Repentance
[9:112]
[It is a triumph of] those who turn [unto God] in repentance [whenever they have sinned], and who worship and praise [Him], and go on and on [seeking His goodly acceptance], and bow down [before Him] and prostrate themselves in adoration, and enjoin the doing of what is right and forbid the doing of what is wrong, and keep to the bounds set by God. And give thou [O Prophet] the glad tiding [of God’s promise] to all believers.

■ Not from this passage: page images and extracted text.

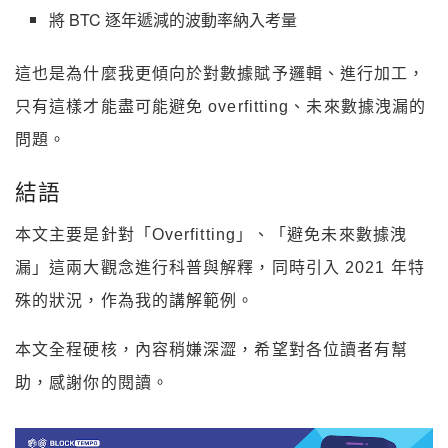
將 BTC 逐年遞減的波動率納入考量
這也是為什麼我更傾向於對數據賦予邏輯、進行加工，
只有這樣才能盡可能避免 overfitting、未來數據洩漏的
問題。
結語
本文主要是針對「Overfitting」、「避免未來數據洩
漏」這兩大觀念進行科普與解釋，同時引入 2021 年特
殊的狀況，作為我的講解範例。
本文全程硬核，內容稍嫌深澀，希望對各位讀者有幫
助，感謝你的閱讀。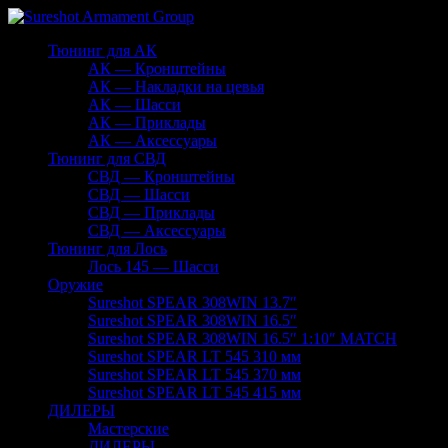
Тюнинг для АК
АК — Кронштейны
АК — Накладки на цевья
АК — Шасси
АК — Приклады
АК — Аксессуары
Тюнинг для СВД
СВД — Кронштейны
СВД — Шасси
СВД — Приклады
СВД — Аксессуары
Тюнинг для Лось
Лось 145 — Шасси
Оружие
Sureshot SPEAR 308WIN 13.7″
Sureshot SPEAR 308WIN 16.5″
Sureshot SPEAR 308WIN 16.5″ 1:10″ MATCH
Sureshot SPEAR LT 545 310 мм
Sureshot SPEAR LT 545 370 мм
Sureshot SPEAR LT 545 415 мм
ДИЛЕРЫ
Мастерские
ДИЛЕРЫ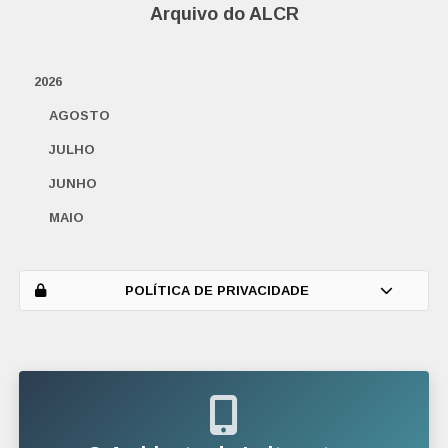
Arquivo do ALCR
2026
AGOSTO
JULHO
JUNHO
MAIO
ABRIL
MARÇO
POLÍTICA DE PRIVACIDADE
FEVEREIRO
JANEIRO
2025
DEZEMBRO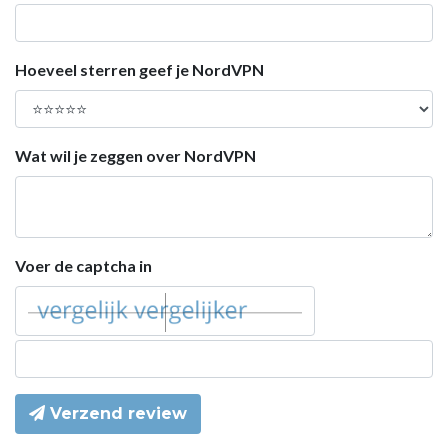
Hoeveel sterren geef je NordVPN
Wat wil je zeggen over NordVPN
Voer de captcha in
Verzend review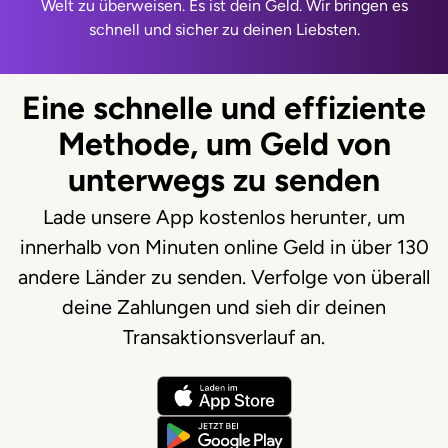
Welt zu überweisen. Es ist dein Geld. Wir bringen es
schnell und sicher zu deinen Liebsten.
Eine schnelle und effiziente
Methode, um Geld von
unterwegs zu senden
Lade unsere App kostenlos herunter, um
innerhalb von Minuten online Geld in über 130
andere Länder zu senden. Verfolge von überall
deine Zahlungen und sieh dir deinen
Transaktionsverlauf an.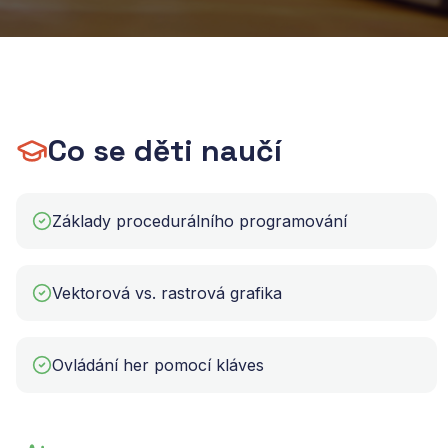
Co se děti naučí
Základy procedurálního programování
Vektorová vs. rastrová grafika
Ovládání her pomocí kláves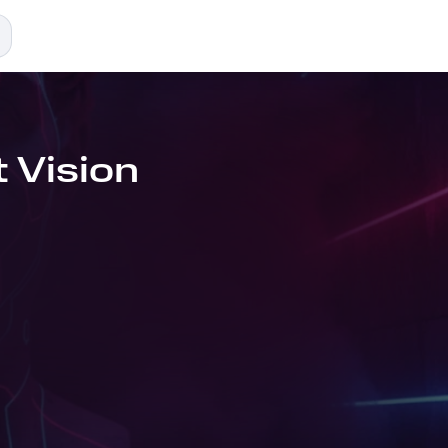
t Vision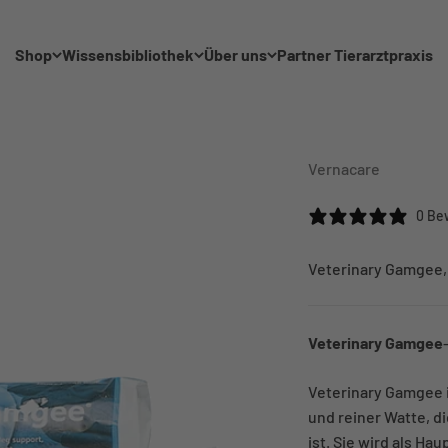
Shop
Wissensbibliothek
Über uns
Partner Tierarztpraxis
Vernacare
0 Be
Veterinary Gamgee,
Veterinary Gamgee
Veterinary Gamgee i
und reiner Watte, d
ist. Sie wird als H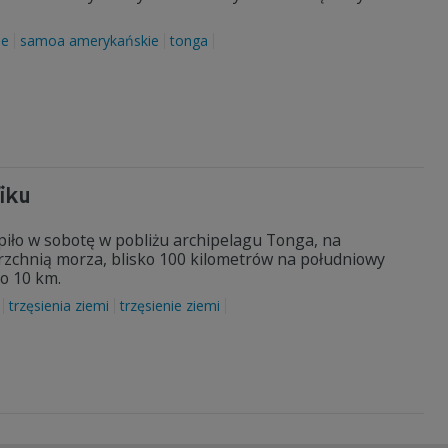
le
samoa amerykańskie
tonga
iku
tąpiło w sobotę w pobliżu archipelagu Tonga, na
zchnią morza, blisko 100 kilometrów na południowy
ło 10 km.
trzęsienia ziemi
trzęsienie ziemi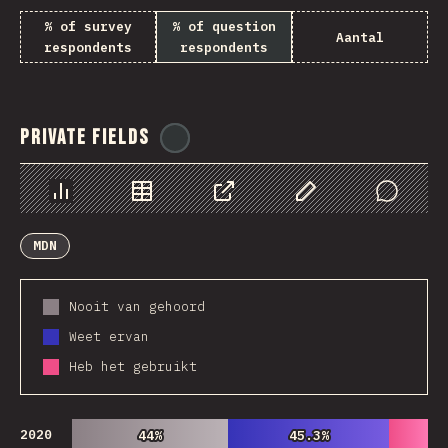
% of survey
% of question
Aantal
respondents
respondents
Private Fields
@
ionos_com
Chart
Data
Share
Customize Data
Comments
MDN
Nooit van gehoord
Weet ervan
Heb het gebruikt
2020
44%
44%
45.3%
45.3%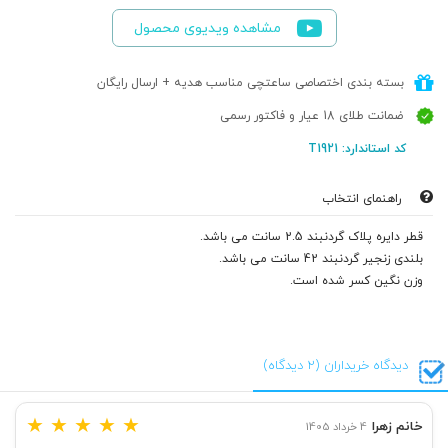
مشاهده ویدیوی محصول
بسته بندی اختصاصی ساعتچی مناسب هدیه + ارسال رایگان
ضمانت طلای 18 عیار و فاکتور رسمی
کد استاندارد: T1921
راهنمای انتخاب
قطر دایره پلاک گردنبند 2.5 سانت می باشد.
بلندی زنجیر گردنبند 42 سانت می باشد.
وزن نگین کسر شده است.
دیدگاه خریداران (2 دیدگاه)
★
★
★
★
★
خانم زهرا
4 خرداد 1405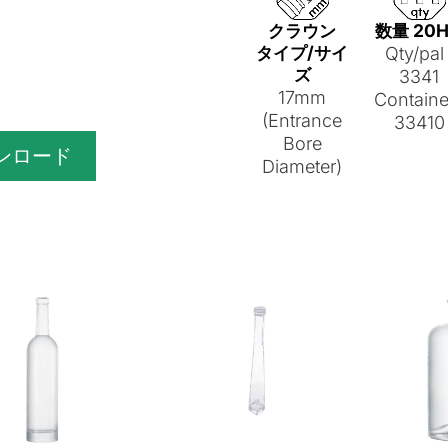
クラウン
数量 20
タイプ/サイ
Qty/pal 
ズ
3341
17mm
Containe
(Entrance
33410
Bore
ンロード
Diameter)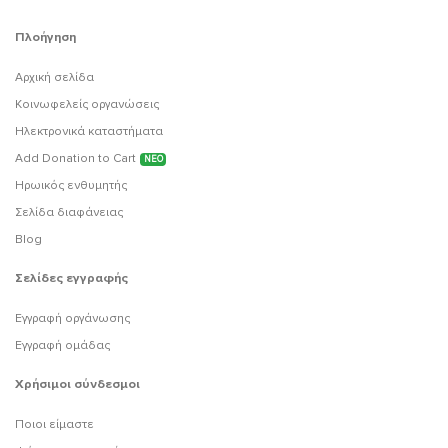
Πλοήγηση
Αρχική σελίδα
Κοινωφελείς οργανώσεις
Ηλεκτρονικά καταστήματα
Add Donation to Cart
ΝΕΟ
Ηρωικός ενθυμητής
Σελίδα διαφάνειας
Blog
Σελίδες εγγραφής
Εγγραφή οργάνωσης
Εγγραφή ομάδας
Χρήσιμοι σύνδεσμοι
Ποιοι είμαστε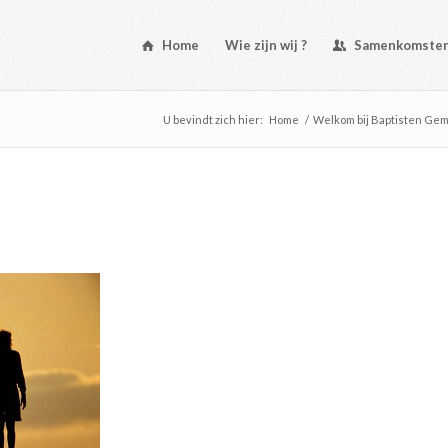
Home
Wie zijn wij ?
Samenkomste
U bevindt zich hier:
Home
/
Welkom bij Baptisten Ge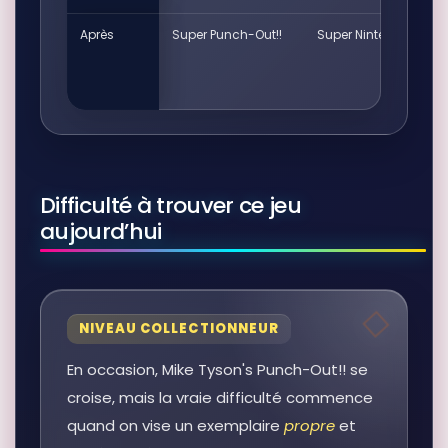
Après
Super Punch-Out!!
Super Nintendo
Difficulté à trouver ce jeu
aujourd’hui
NIVEAU COLLECTIONNEUR
En occasion, Mike Tyson's Punch-Out!! se
croise, mais la vraie difficulté commence
quand on vise un exemplaire
propre
et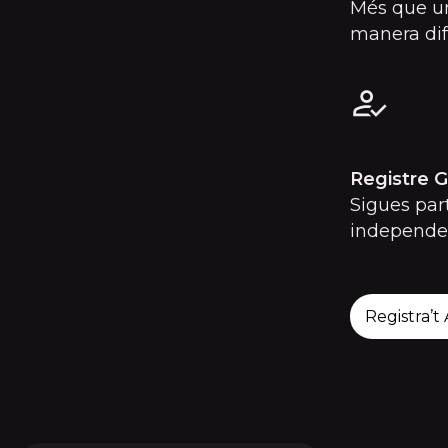
Més que un
manera dif
Registre G
Sigues part
independe
Registra’t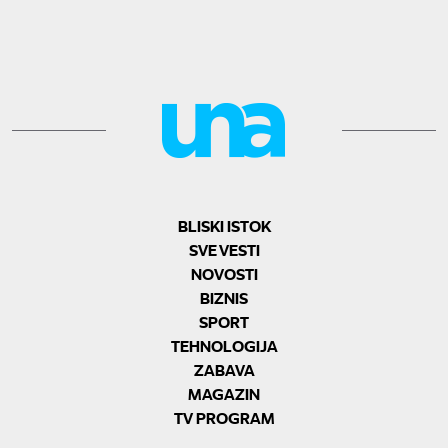
BLISKI ISTOK
SVE VESTI
NOVOSTI
BIZNIS
SPORT
TEHNOLOGIJA
ZABAVA
MAGAZIN
TV PROGRAM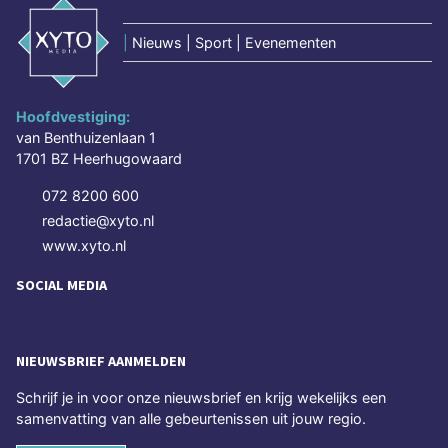
|
Nieuws | Sport | Evenementen
Hoofdvestiging:
van Benthuizenlaan 1
1701 BZ Heerhugowaard
072 8200 600
redactie@xyto.nl
www.xyto.nl
SOCIAL MEDIA
NIEUWSBRIEF AANMELDEN
Schrijf je in voor onze nieuwsbrief en krijg wekelijks een
samenvatting van alle gebeurtenissen uit jouw regio.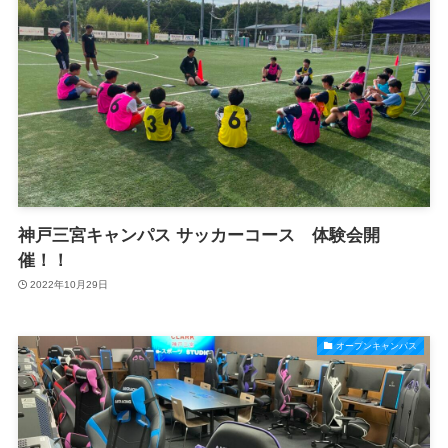
神戸三宮キャンパス サッカーコース 体験会開
催！！
2022年10月29日
オープンキャンパス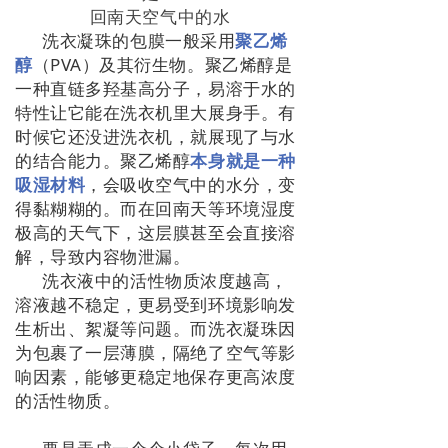
回南天空气中的水
洗衣凝珠的包膜一般采用
聚乙烯
醇
（PVA）及其衍生物。聚乙烯醇是
一种直链多羟基高分子，易溶于水的
特性让它能在洗衣机里大展身手。
有
时候它还没进洗衣机，就展现了与水
的结合能力。聚乙烯醇
本身就是一种
吸湿材料
，会吸收空气中的水分，变
得黏糊糊的。而在回南天等环境湿度
极高的天气下，这层膜甚至会直接溶
解，导致内容物泄漏。
洗衣液中的活性物质浓度越高，
溶液越不稳定，更易受到环境影响发
生析出、絮凝等问题。而洗衣凝珠因
为包裹了一层薄膜，隔绝了空气等影
响因素，能够更稳定地保存更高浓度
的活性物质。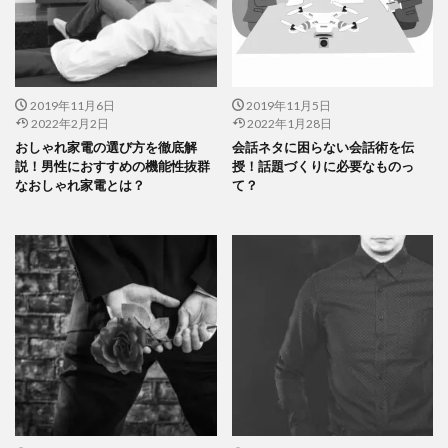
2019年11月6日
2019年11月5日
2022年2月2日
2022年1月28日
おしゃれ家電の選び方を徹底解
会話ネタに困らない会話術を伝
説！男性におすすめの機能性抜群
授！話題づくりに必要なものっ
なおしゃれ家電とは？
て？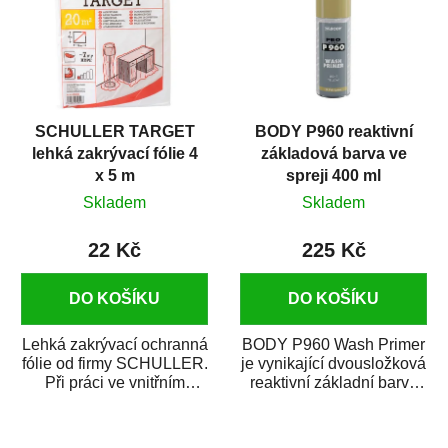
SCHULLER TARGET
BODY P960 reaktivní
lehká zakrývací fólie 4
základová barva ve
x 5 m
spreji 400 ml
Skladem
Skladem
22 Kč
225 Kč
DO KOŠÍKU
DO KOŠÍKU
Lehká zakrývací ochranná
BODY P960 Wash Primer
fólie od firmy SCHULLER.
je vynikající dvousložková
Při práci ve vnitřním
reaktivní základní barva
prostředí chrání před
ve spreji. Je vhodná
zastříkáním...
jako...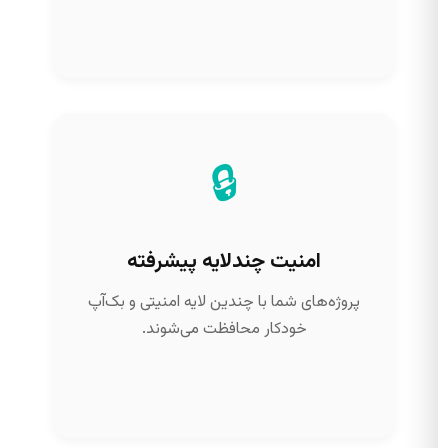
🔒
امنیت چندلایه پیشرفته
پروژه‌های شما با چندین لایه امنیتی و بک‌آپ
خودکار محافظت می‌شوند.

* v.112 : Most of the commentators attribute to the expression as-sā’ihūn (lit., “those who wander”) the meaning of as-sā’imūn, i.e., “those who fast,” since he who fasts deprives himself, temporarily, of worldly enjoyments similar to one who wanders about the earth (Sufyān ibn ‘Uyaynah, as quoted by Rāzī); and they justify this metaphorical equation of siyāhah (“wandering”) with siyām (“fasting”) by the fact that several Companions and some of their successors have thus interpreted the term as-sā’ihūn in the above context (see Tabarī). Other authorities, however, (e.g., Abū Muslim, as quoted by Rāzī) prefer the original significance of this term and explain it as more or less synonymous with al-muhājirūn (“those who forsake the domain of evil”). To my mind, the expression as-sā’ihūn is best rendered as “those who go on and on [seeking God’s goodly acceptance],” thus combining the literal and metonymical connotations of the term siyāhah.